RECORD SET: Begin

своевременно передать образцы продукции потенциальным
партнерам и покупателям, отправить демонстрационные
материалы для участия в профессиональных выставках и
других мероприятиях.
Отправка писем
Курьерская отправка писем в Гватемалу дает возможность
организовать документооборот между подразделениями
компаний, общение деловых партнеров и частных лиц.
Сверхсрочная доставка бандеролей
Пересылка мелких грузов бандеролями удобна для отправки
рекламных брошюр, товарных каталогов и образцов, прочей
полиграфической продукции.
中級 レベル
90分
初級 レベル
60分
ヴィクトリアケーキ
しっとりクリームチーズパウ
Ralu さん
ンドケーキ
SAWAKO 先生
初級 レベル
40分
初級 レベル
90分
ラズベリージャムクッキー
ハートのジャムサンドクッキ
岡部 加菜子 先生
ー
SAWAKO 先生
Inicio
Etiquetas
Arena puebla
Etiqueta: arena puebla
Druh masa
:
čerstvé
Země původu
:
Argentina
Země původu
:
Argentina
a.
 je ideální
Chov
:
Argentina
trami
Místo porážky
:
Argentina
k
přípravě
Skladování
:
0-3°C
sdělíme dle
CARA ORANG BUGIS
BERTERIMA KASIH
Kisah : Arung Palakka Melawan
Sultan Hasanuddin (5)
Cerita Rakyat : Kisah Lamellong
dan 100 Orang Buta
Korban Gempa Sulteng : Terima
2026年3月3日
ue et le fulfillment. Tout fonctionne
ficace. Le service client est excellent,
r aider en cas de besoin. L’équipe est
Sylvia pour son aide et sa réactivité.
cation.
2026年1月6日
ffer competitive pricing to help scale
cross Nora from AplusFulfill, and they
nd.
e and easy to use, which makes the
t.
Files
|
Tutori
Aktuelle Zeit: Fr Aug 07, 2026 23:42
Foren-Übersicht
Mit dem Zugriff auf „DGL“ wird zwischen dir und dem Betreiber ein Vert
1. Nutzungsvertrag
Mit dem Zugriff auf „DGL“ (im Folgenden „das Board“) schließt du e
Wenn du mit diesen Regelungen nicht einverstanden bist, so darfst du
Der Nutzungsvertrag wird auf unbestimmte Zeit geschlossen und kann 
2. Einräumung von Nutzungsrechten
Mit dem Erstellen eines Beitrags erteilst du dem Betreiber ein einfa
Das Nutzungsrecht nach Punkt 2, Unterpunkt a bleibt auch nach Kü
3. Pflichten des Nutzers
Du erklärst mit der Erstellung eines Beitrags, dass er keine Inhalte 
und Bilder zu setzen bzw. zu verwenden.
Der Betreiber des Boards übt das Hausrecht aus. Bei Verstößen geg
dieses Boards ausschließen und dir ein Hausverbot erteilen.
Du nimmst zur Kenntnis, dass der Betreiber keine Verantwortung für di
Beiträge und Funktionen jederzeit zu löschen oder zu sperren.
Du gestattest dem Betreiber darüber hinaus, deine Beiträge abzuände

RECORD SET: End

**TRY IT**
Each record above should be returned exactly as written.

**RESULT FOR THIS TASK**
своевременно передать образцы продукции потенциальным
партнерам и покупателям, отправить демонстрационные
материалы для участия в профессиональных выставках и
других мероприятиях.
Отправка писем
Курьерская отправка писем в Гватемалу дает возможность
организовать документооборот между подразделениями
компаний, общение деловых партнеров и частных лиц.
Сверхсрочная доставка бандеролей
Пересылка мелких грузов бандеролями удобна для отправки
рекламных брошюр, товарных каталогов и образцов, прочей
полиграфической продукции.
中級 レベル
90分
初級 レベル
60分
ヴィクトリアケーキ
しっとりクリームチーズパウ
Ralu さん
ンドケーキ
SAWAKO 先生
初級 レベル
40分
初級 レベル
90分
ラズベリージャムクッキー
ハートのジャムサンドクッキ
岡部 加菜子 先生
ー
SAWAKO 先生
Inicio
Etiquetas
Arena puebla
Etiqueta: arena puebla
Druh masa
:
čerstvé
Země původu
:
Argentina
Země původu
:
Argentina
a.
 je ideální
Chov
:
Argentina
trami
Místo porážky
:
Argentina
k
přípravě
Skladování
:
0-3°C
sdělíme dle
CARA ORANG BUGIS
BERTERIMA KASIH
Kisah : Arung Palakka Melawan
Sultan Hasanuddin (5)
Cerita Rakyat : Kisah Lamellong
dan 100 Orang Buta
Korban Gempa Sulteng : Terima
2026年3月3日
ue et le fulfillment. Tout fonctionne
ficace. Le service client est excellent,
r aider en cas de besoin. L’équipe est
Sylvia pour son aide et sa réactivité.
cation.
2026年1月6日
ffer competitive pricing to help scale
cross Nora from AplusFulfill, and they
nd.
e and easy to use, which makes the
t.
Files
|
Tutori
Aktuelle Zeit: Fr Aug 07, 2026 23:42
Foren-Übersicht
Mit dem Zugriff auf „DGL“ wird zwischen dir und dem Betreiber ein Vert
1. Nutzungsvertrag
Mit dem Zugriff auf „DGL“ (im Folgenden „das Board“) schließt du e
Wenn du mit diesen Regelungen nicht einverstanden bist, so darfst du
Der Nutzungsvertrag wird auf unbestimmte Zeit geschlossen und kann 
2. Einräumung von Nutzungsrechten
Mit dem Erstellen eines Beitrags erteilst du dem Betreiber ein einfa
Das Nutzungsrecht nach Punkt 2, Unterpunkt a bleibt auch nach Kü
3. Pflichten des Nutzers
Du erklärst mit der Erstellung eines Beitrags, dass er keine Inhalte 
und Bilder zu setzen bzw. zu verwenden.
Der Betreiber des Boards übt das Hausrecht aus. Bei Verstößen geg
dieses Boards ausschließen und dir ein Hausverbot erteilen.
Du nimmst zur Kenntnis, dass der Betreiber keine Verantwortung für di
Beiträge und Funktionen jederzeit zu löschen oder zu sperren.
Du gestattest dem Betreiber darüber hinaus, deine Beiträge abzuände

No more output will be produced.